52.お姫様
「…お姫様?」
「だよね…私もそう思った。っていうか、美里もね?」
「否定しない。」
真顔で確認し合った後、思わず吹き出してしまう。
夜会のために用意されていたドレスは白のレースを重ねた豪華なものだった。
ウエディングドレスでも通用するんじゃないかと思いながら着替えさせてもらい、
鏡を見たら完全にお姫様としか言いようのない自分が映っている。
美里も同じように似たデザインの白ドレスを着ていて、
ふわふわの銀髪を軽くカールして流している感じが、完全にお姫様だった。
とはいえ、中身はそのまま美里で、
会話すると何も変わっていないことに安心する。
私はキリルに、美里はカインさんにエスコートしてもらっているけれど、
二人も私たちの会話に慣れたみたいで何も言わずに微笑んでいる。
服装はいつもの白い騎士のような服に青いマントがつけられている。
美形の騎士服だけでも見惚れちゃうくらいなのに、今日はそれ以上で神々しいくらいだ。
あぁ、これ、周りから見たら、
お姫様と王子様が二組いるように見えるんだろうな。
少し離れたところにいる隊員さんたちから、
なにか尊敬するようなまなざしを感じる。
こっそりジェシカさんに聞いてみたら、
歴代の隊長候補の中でもカインさんとキリルは優秀で、
隊員さんたちから慕われているそうだ。
優秀というのにも納得したけれど、
それよりも二人が持っている王者の気品のようなものが、
下につく人から見たら安心してついていけると感じるんじゃないだろうか。
私だって、もし二人が上司とか先生なら安心して従うと思う。
「そろそろ時間だから行こうか。」
「もう?」
「あぁ、もうすでに王族とすべての貴族が集まっている時間だ。
そこに入場して、聖女の席へと座る。
礼はしなくていい。聖女以上の身分を持つものはいない。
もし、挨拶したくなったら、名乗るだけでいい。
よろしく、くらいは言ってもいいけど、お願いしますとか言わないようにね。」
「…難しいかも。礼しちゃダメなんだ。」
「私も…つい、よろしくお願いしますって言っちゃうかも。
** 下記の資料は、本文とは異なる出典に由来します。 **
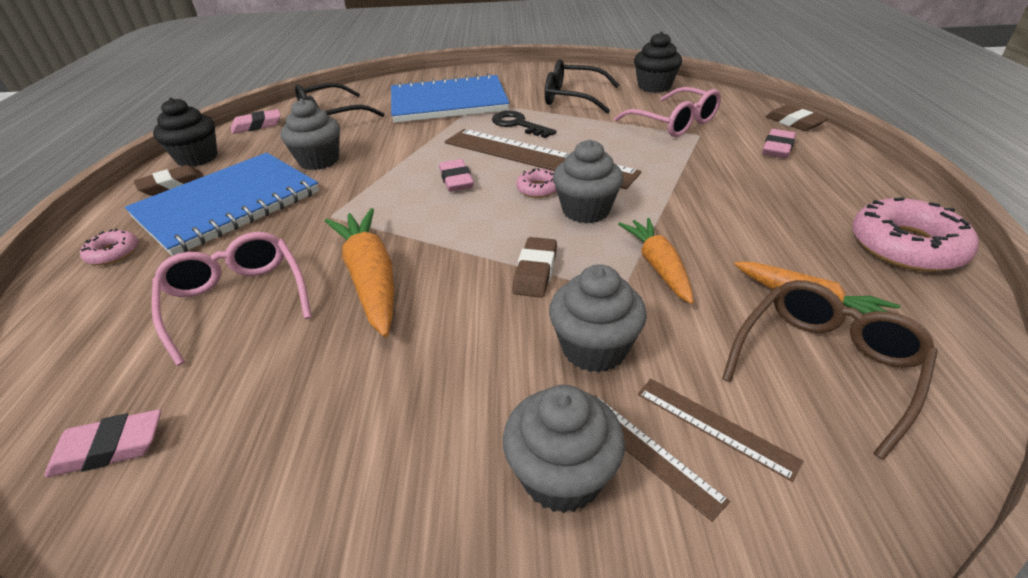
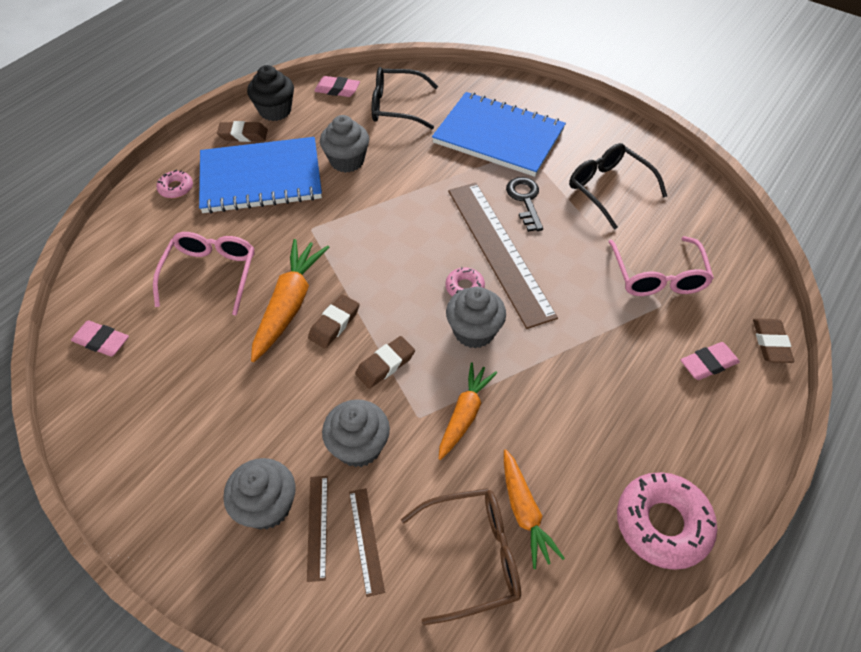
camera: 35 degrees right, 15 degrees up
(442, 269) = (334, 324): none -> brown eraser
(456, 180) = (418, 241): pink eraser -> none
(654, 86) = (702, 215): black cupcake -> none

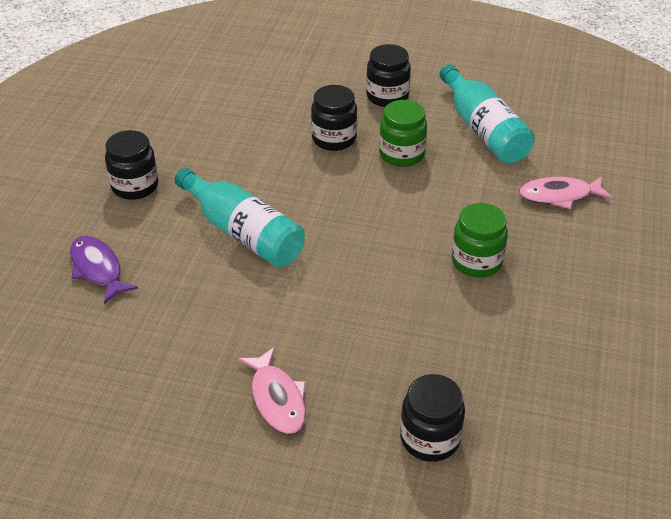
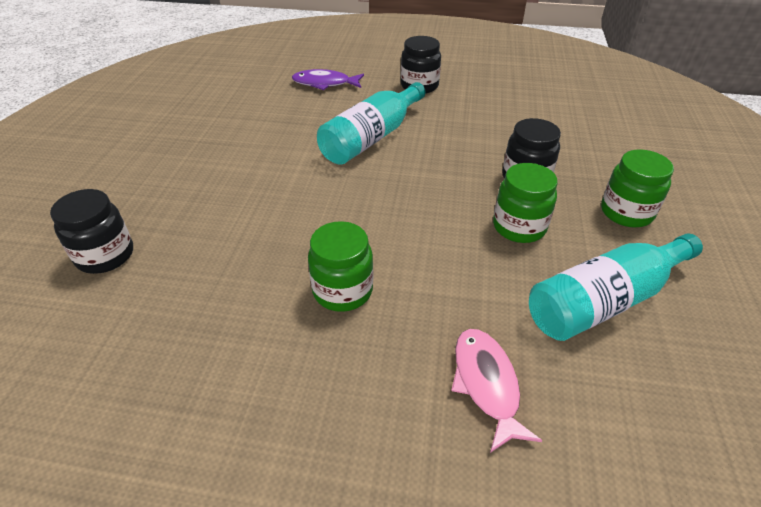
camera: 85 degrees right, 0 degrees up
(98, 269) = (325, 83): purple fish -> purple fish turned 135 degrees counterclockwise
(277, 398) = (179, 169): pink fish -> none
(387, 96) = (626, 212): black jar -> green jar

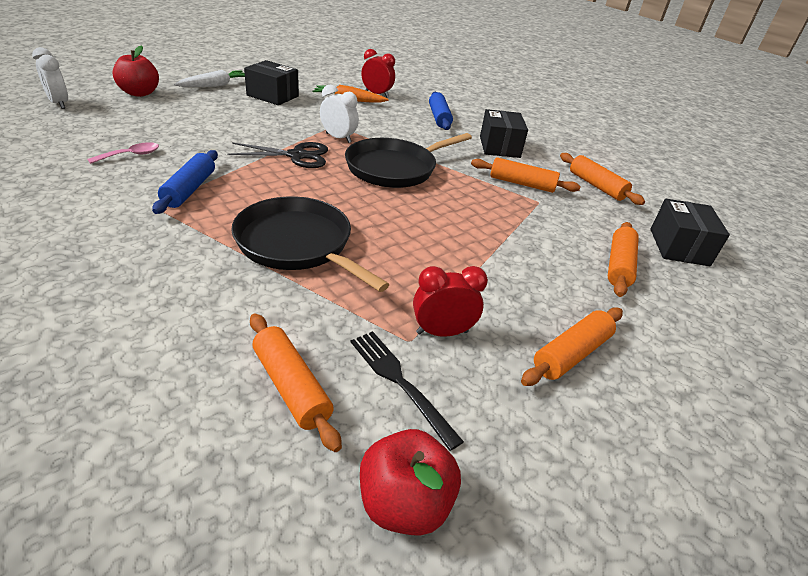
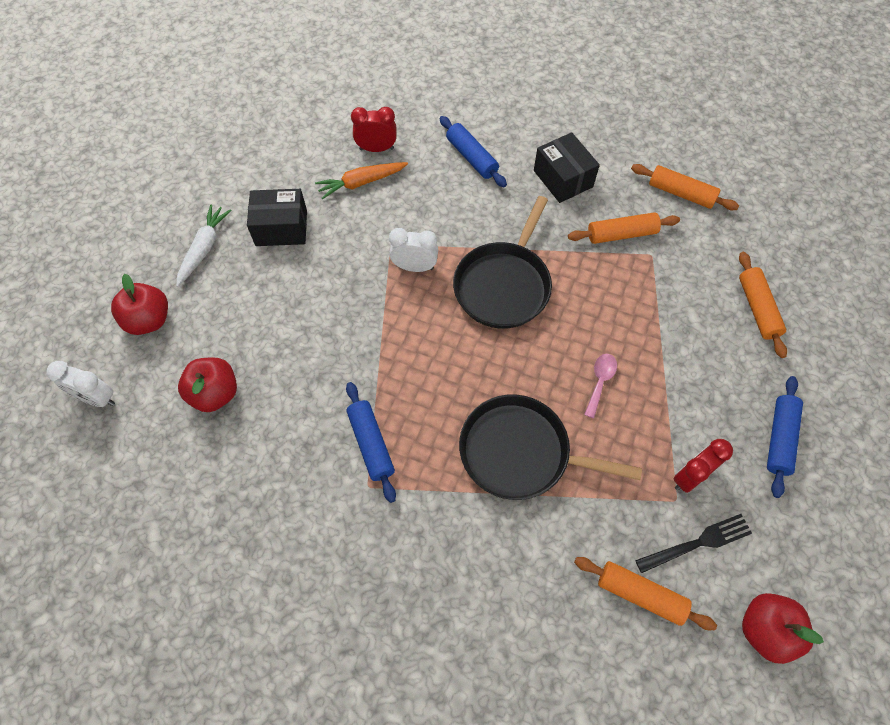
camera: 25 degrees left, 25 degrees up
(127, 129) = (215, 393): none -> red apple
(131, 155) = (268, 432): pink spoon -> pink spoon (600, 381)
(297, 156) = (406, 325): black scissors -> none
(399, 382) = (698, 542): black fork -> black fork turned 135 degrees clockwise
(571, 354) = (779, 438): orange rolling pin -> blue rolling pin
(679, 247) = (786, 249): black box -> none

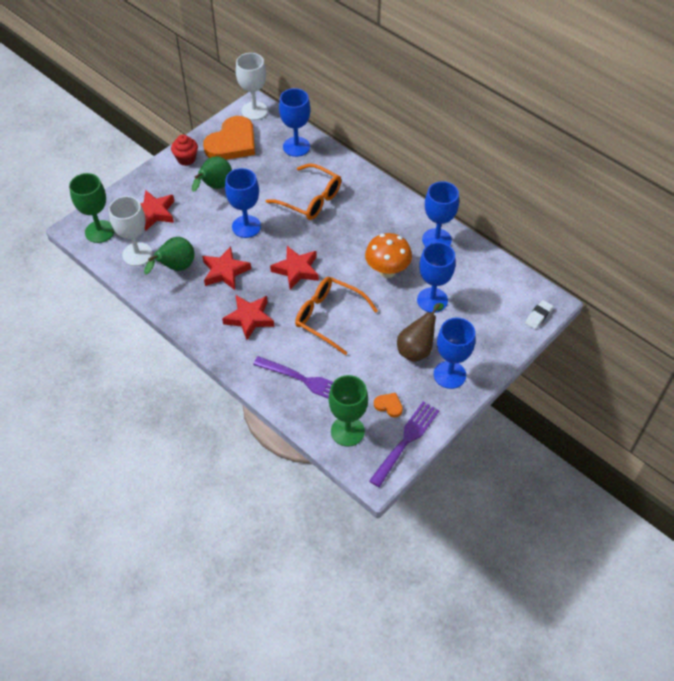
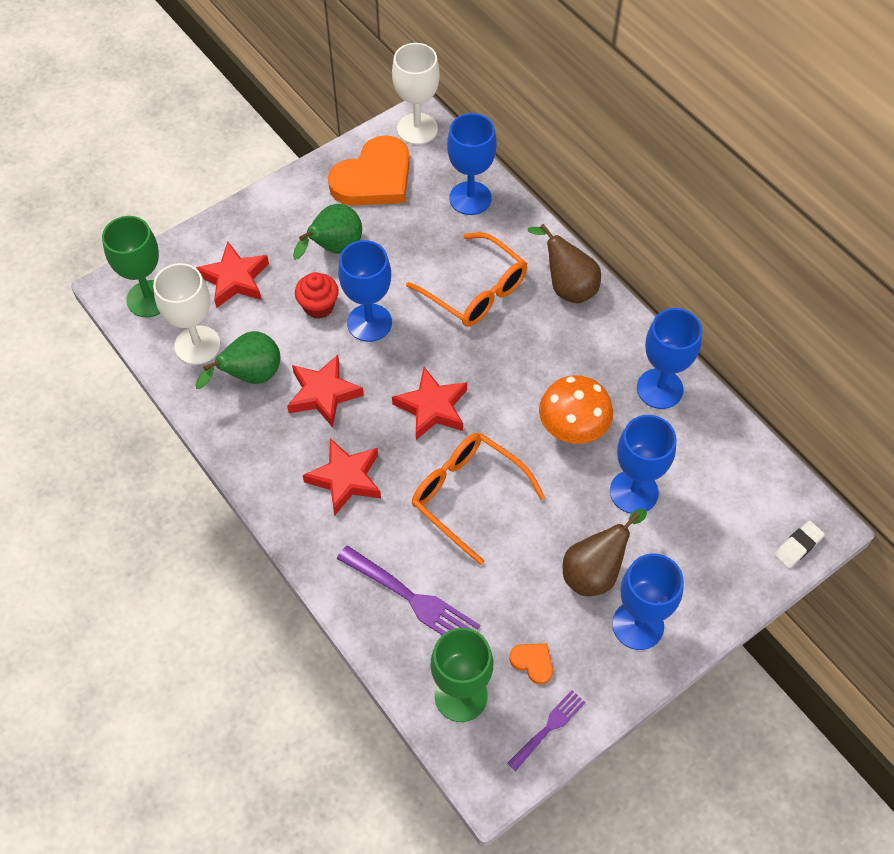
camera: 10 degrees right, 5 degrees up
(186, 159) = (299, 196): red cupcake -> red cupcake (318, 306)
(368, 189) = (567, 287): none -> brown pear
(406, 441) = (548, 728): purple fork -> purple fork, size x0.60

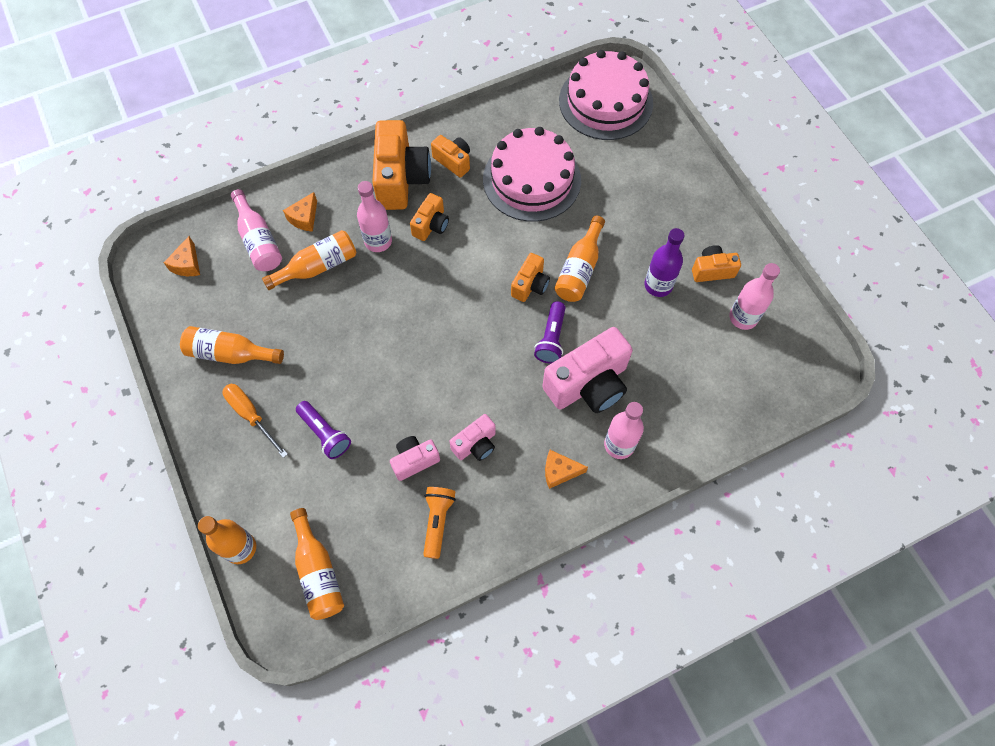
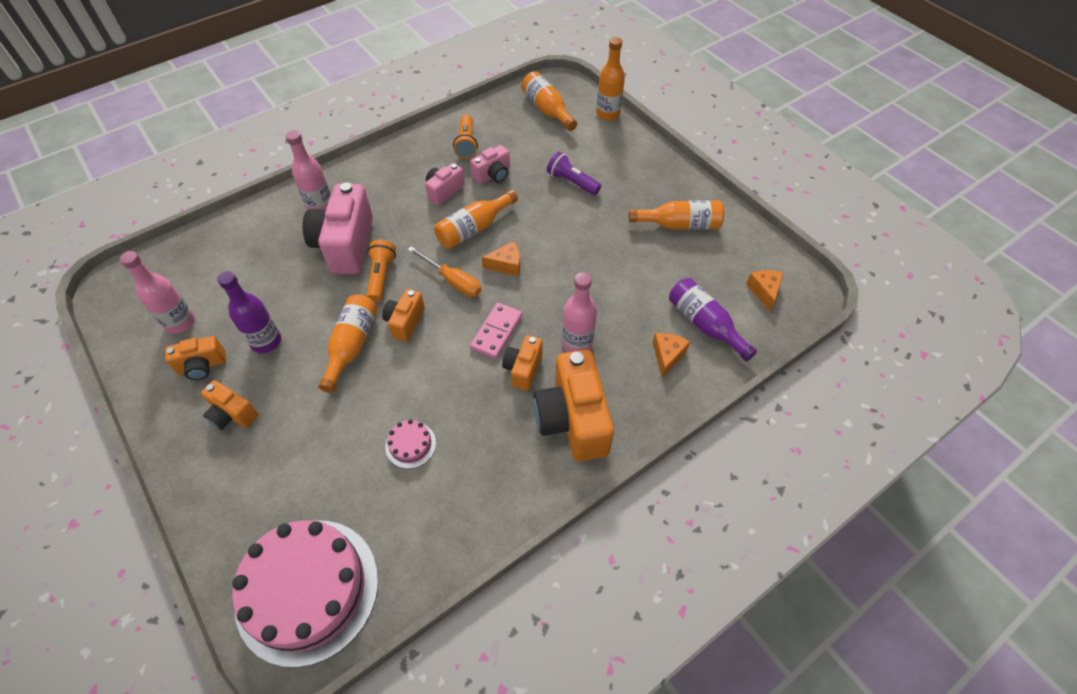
camera: 170 degrees right, 10 degrees down
(251, 415) = (638, 185): orange screwdriver -> orange screwdriver (453, 281)
(259, 241) = (704, 324): pink bottle -> purple bottle
(317, 267) = (631, 308): orange bottle -> orange bottle (473, 229)
(447, 262) = (496, 332): none -> pink domino
(453, 161) = (513, 454): orange camera -> orange camera (232, 414)
(532, 179) = (410, 445): pink cake -> pink cake, size x0.40
(551, 339) = (381, 276): purple flashlight -> orange flashlight
(559, 471) = (372, 183): orange cheese -> orange cheese (506, 265)
(588, 384) = (345, 245): pink camera -> pink camera turned 45 degrees counterclockwise

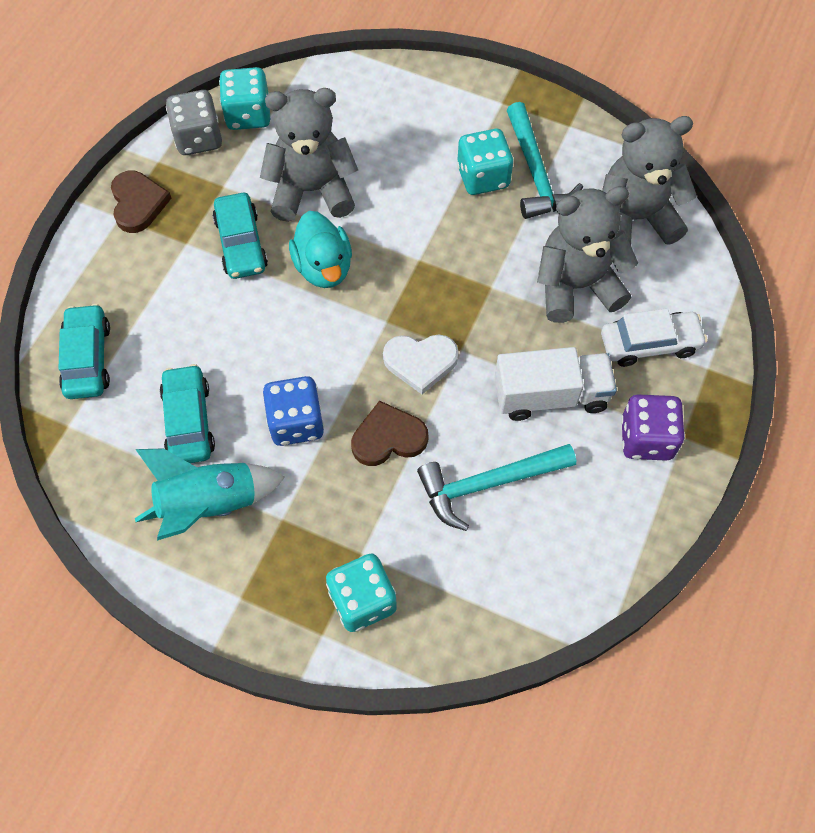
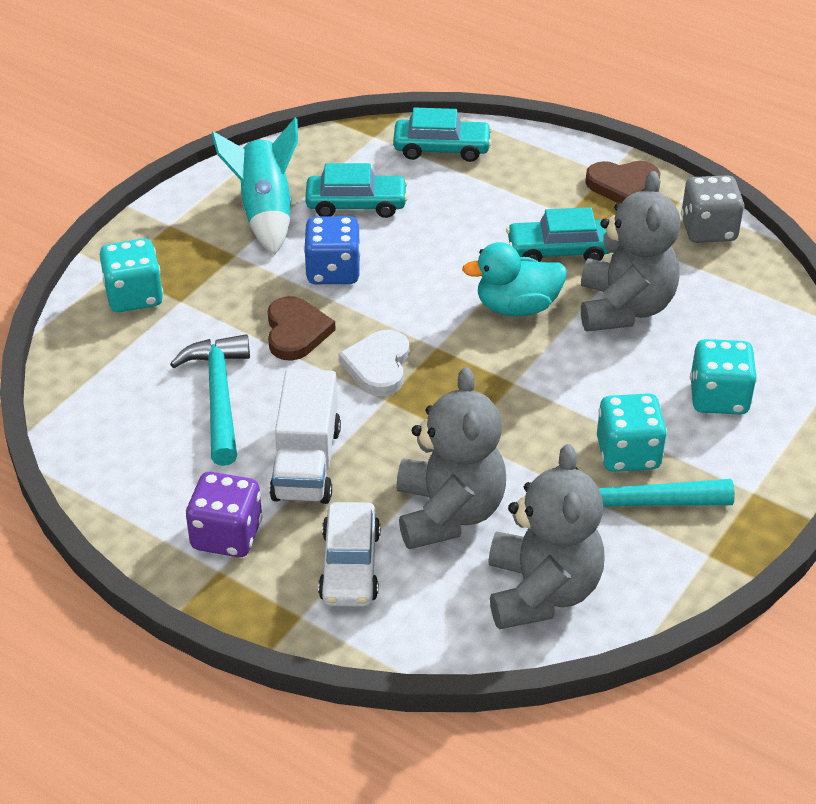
camera: 100 degrees right, 20 degrees down
(248, 115) = (741, 268): turquoise dice -> turquoise dice (718, 398)

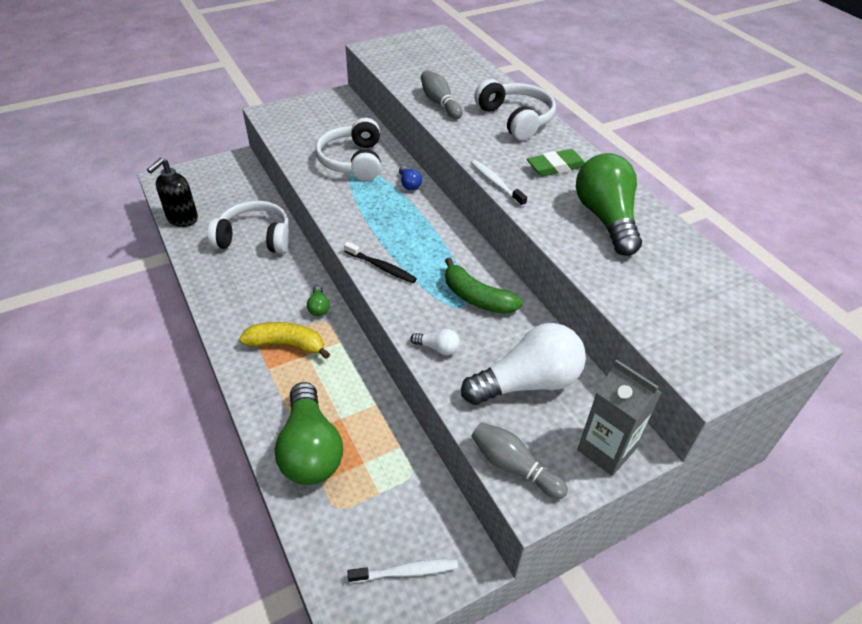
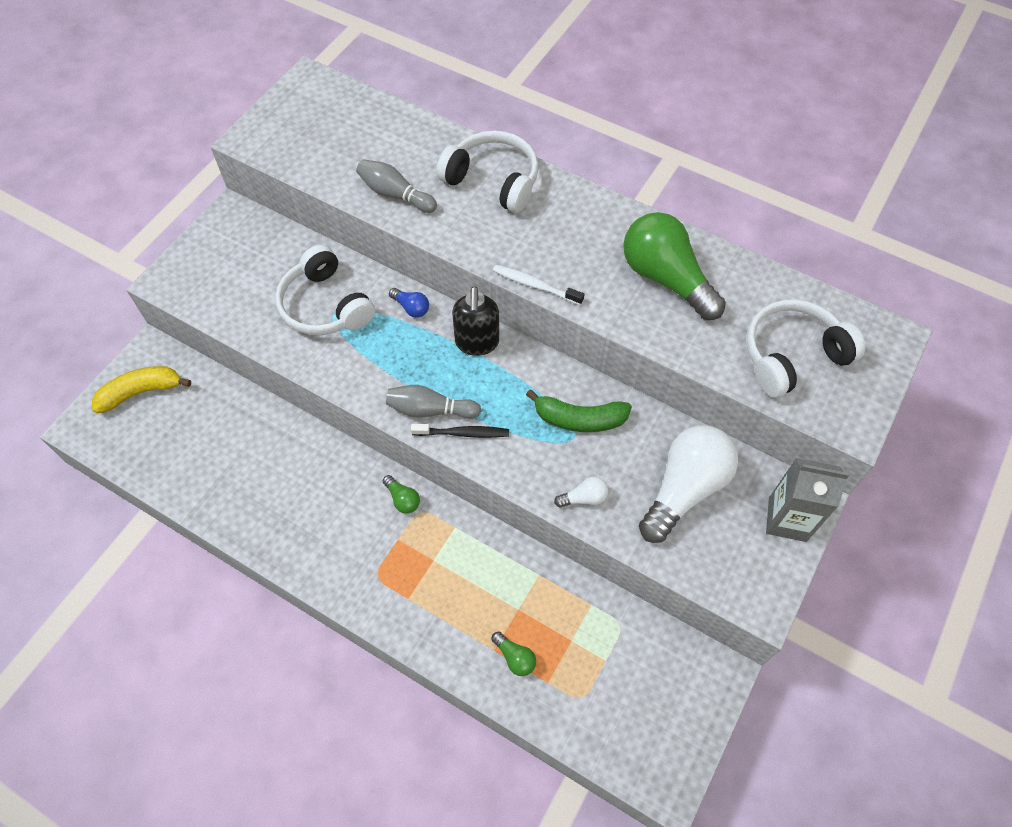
camera: 30 degrees left, 15 degrees up
(182, 219) = (157, 471): black soap dispenser -> black soap dispenser (477, 343)
(255, 238) = (264, 451): white headphones -> white headphones (792, 356)
(287, 344) = (405, 561): yellow banana -> yellow banana (141, 392)
(310, 449) = (515, 657): green light bulb -> green light bulb, size x0.42
(406, 571) = (677, 716): white toothbrush -> none
(513, 466) = (727, 581): grey bowling pin -> grey bowling pin (430, 410)
(556, 167) = (577, 232): green eraser -> none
」
美里と二人で自信が無いなぁと言いあっていたら、カインさんが美里の頭を撫でた。
「大丈夫。俺が隣にいるから。
何かあれば俺が対応するから、ミサトは黙ってそばにいて?」
「うん、わかった。」
あれから一緒に寝るようになったからか、
カインさんと美里の間にあった遠慮はなくなったように感じる。
カインさんの隣で安心した顔で笑う美里を見て、こちらもうれしくなる。
「ユウリ、ユウリもだよ?わかってる?
何かあれば俺が対応するから、前に出てこないでね?」
「わかってる。キリルの後ろに隠れてていいんでしょ?」
「わかってるなら、よし。」
満足そうなキリルに夜会に行くという不安がやわらいでいく。
今日は顔を見せるためだけで一時間もしたら退席するらしいし、
何かあってもキリルが守ってくれる。
「じゃあ、行こうか。」
神官隊員たちが護衛しながら先を歩いていく。
その後ろからキリルと私、カインさんと美里が王宮へと向かう。
王宮へと着いた後、夜会が行われているという大広間へと案内される。
扉を開ける前から、騒がしい音が漏れ聞こえていた。